The monitoring question is not optional. IGF-1 is the primary biomarker — it's the downstream readout of GH stimulation, it's measurable in blood, and it's the number that tells you whether a secretagogue protocol is producing GH output in a range that makes sense for your age and goals. Using any compound in this class without periodic IGF-1 measurement is flying blind. Fasting glucose and fasting insulin matter if you're using compounds with potential metabolic effects (MK-677 particularly). Baseline labs before starting any protocol, and periodic reassessment during, is not bureaucratic caution. It's the difference between knowing what you're doing and hoping it's working.

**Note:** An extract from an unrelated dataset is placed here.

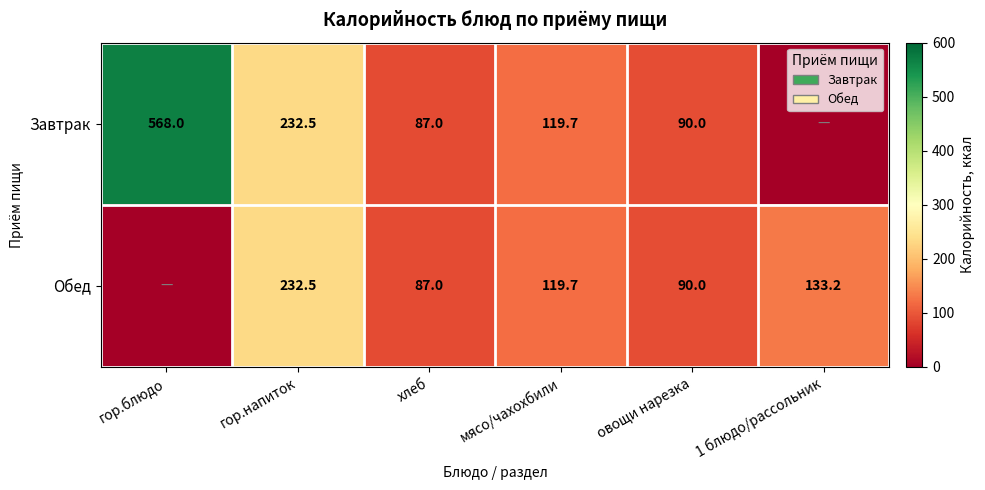

What is the total value across all series at гор.напиток?

465.0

The decision tree collapses to a simpler question once you understand the landscape: what's your primary goal, what's your tolerance for complexity and injection frequency, and what does your metabolic baseline look like? Those three inputs, combined with a prescribing provider who can review your actual clinical picture, determine which compound or combination belongs in your protocol. The answer isn't the same for every person. The framework for finding it is.